• **Exercise objective**
Return the data below exactly, but only from the line containing "on style attributes" through the line containing "if in iframe", with both of those lines included.

• **Records for this exercise**
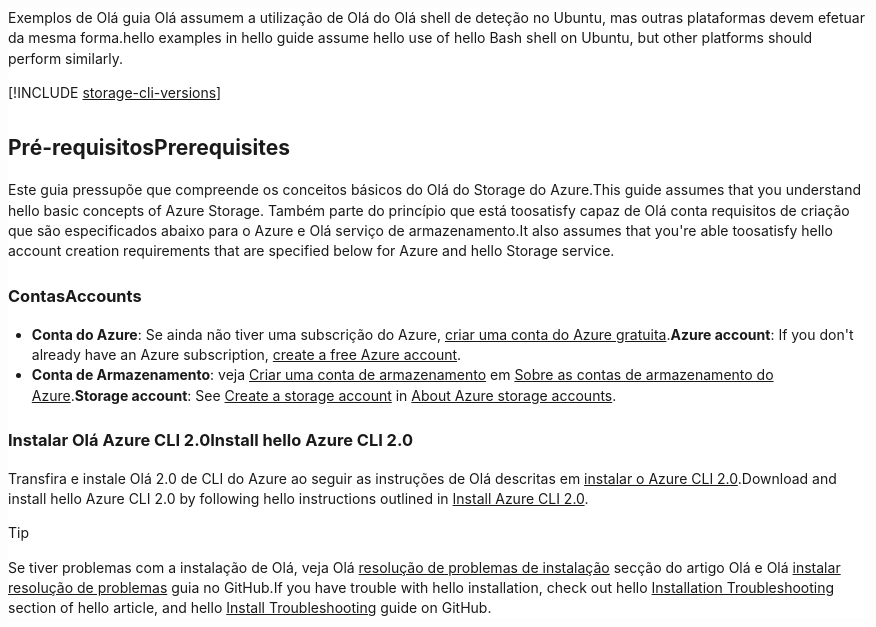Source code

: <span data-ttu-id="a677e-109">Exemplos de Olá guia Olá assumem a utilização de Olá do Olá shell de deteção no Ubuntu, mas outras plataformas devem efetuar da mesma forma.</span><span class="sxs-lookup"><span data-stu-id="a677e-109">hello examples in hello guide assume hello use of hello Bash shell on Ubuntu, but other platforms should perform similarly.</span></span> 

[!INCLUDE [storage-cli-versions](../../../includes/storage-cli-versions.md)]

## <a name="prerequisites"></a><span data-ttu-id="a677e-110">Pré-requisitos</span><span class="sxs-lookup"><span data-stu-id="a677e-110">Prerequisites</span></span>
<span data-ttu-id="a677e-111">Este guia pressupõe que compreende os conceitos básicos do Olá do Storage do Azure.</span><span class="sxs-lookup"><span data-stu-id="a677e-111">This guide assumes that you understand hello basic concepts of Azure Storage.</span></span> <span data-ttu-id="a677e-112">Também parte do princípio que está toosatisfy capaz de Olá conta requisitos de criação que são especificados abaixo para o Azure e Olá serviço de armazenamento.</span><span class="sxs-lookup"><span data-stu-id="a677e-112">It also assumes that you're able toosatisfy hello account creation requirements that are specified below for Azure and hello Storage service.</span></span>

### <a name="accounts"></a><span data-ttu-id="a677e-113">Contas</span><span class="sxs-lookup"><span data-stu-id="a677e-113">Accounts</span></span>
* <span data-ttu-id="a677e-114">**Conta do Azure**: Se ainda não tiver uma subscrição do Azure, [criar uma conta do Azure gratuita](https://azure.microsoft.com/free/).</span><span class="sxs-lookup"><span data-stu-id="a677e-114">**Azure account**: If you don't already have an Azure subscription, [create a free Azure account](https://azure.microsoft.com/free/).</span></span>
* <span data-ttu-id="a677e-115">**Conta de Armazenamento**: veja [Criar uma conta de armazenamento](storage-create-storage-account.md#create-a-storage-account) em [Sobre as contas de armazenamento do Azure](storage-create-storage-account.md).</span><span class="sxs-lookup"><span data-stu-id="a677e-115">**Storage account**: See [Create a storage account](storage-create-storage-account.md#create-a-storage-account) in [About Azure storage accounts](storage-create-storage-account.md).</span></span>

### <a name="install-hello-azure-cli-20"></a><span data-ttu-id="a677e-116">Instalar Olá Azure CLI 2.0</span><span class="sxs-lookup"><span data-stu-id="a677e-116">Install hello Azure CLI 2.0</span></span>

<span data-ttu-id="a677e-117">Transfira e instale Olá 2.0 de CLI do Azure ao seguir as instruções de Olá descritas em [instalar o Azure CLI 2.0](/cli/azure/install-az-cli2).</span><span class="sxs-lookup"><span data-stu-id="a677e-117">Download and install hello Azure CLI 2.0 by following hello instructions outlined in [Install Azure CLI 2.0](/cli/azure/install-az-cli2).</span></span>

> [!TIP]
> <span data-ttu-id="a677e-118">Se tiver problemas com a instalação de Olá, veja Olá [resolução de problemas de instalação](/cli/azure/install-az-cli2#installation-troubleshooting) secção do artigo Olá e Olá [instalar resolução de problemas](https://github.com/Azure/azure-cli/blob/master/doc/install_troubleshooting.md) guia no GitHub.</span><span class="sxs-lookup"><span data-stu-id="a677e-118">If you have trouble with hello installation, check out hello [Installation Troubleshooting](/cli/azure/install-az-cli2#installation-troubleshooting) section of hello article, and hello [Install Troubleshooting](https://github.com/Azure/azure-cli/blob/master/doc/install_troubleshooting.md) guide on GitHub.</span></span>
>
--
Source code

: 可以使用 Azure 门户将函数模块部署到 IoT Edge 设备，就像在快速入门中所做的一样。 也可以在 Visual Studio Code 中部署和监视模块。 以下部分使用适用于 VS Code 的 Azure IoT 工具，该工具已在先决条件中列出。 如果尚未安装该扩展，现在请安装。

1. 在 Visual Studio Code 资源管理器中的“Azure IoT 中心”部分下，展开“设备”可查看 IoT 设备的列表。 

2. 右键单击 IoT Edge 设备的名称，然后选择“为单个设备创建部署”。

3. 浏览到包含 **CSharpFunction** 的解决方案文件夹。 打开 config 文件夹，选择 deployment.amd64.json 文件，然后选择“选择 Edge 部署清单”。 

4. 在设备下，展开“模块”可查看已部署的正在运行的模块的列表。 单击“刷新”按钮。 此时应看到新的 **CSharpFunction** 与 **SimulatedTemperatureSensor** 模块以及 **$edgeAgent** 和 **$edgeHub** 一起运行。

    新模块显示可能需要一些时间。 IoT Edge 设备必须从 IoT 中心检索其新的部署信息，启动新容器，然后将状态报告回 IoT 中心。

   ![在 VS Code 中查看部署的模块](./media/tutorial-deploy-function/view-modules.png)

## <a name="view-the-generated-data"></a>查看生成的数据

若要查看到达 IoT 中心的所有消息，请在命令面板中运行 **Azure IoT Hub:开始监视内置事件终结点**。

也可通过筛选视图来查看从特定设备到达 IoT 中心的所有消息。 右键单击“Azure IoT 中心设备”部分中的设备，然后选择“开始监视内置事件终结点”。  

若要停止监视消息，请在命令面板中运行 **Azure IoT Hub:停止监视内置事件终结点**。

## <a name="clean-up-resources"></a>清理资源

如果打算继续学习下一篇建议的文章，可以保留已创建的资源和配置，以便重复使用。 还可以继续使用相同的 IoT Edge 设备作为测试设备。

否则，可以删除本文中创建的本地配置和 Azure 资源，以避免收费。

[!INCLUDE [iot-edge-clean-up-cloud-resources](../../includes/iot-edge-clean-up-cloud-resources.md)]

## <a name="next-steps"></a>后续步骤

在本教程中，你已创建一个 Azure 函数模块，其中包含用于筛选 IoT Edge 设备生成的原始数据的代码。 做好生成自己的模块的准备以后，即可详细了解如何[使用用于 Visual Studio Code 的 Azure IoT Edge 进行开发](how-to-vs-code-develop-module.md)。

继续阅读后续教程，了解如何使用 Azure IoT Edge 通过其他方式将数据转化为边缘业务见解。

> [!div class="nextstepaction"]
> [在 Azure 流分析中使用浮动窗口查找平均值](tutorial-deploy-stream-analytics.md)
==
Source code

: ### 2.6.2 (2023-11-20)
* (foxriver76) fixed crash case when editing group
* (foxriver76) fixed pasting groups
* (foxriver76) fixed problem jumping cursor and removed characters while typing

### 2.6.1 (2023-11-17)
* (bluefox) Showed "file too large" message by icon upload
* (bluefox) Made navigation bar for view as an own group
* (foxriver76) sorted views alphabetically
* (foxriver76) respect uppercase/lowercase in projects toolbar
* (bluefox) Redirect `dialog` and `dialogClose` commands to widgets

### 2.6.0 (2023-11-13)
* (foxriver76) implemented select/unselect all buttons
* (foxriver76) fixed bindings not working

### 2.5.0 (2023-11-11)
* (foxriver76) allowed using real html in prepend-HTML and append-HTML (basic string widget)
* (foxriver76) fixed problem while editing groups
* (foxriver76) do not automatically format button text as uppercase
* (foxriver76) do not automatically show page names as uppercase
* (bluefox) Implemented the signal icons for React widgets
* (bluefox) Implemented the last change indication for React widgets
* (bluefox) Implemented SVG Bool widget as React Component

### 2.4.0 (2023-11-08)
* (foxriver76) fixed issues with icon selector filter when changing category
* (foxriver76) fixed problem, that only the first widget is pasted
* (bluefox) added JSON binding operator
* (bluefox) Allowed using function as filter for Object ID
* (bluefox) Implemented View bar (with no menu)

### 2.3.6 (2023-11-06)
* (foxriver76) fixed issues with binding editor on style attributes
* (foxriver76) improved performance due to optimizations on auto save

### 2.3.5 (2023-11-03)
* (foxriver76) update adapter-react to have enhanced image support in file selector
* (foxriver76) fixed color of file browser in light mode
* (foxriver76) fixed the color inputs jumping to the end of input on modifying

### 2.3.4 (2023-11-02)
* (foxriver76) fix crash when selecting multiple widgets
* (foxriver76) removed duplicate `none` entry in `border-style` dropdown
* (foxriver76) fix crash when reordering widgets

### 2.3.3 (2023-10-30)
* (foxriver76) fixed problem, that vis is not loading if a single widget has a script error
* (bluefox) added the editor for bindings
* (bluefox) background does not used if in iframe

• **Answer to this task**
* (foxriver76) fixed issues with binding editor on style attributes
* (foxriver76) improved performance due to optimizations on auto save

### 2.3.5 (2023-11-03)
* (foxriver76) update adapter-react to have enhanced image support in file selector
* (foxriver76) fixed color of file browser in light mode
* (foxriver76) fixed the color inputs jumping to the end of input on modifying

### 2.3.4 (2023-11-02)
* (foxriver76) fix crash when selecting multiple widgets
* (foxriver76) removed duplicate `none` entry in `border-style` dropdown
* (foxriver76) fix crash when reordering widgets

### 2.3.3 (2023-10-30)
* (foxriver76) fixed problem, that vis is not loading if a single widget has a script error
* (bluefox) added the editor for bindings
* (bluefox) background does not used if in iframe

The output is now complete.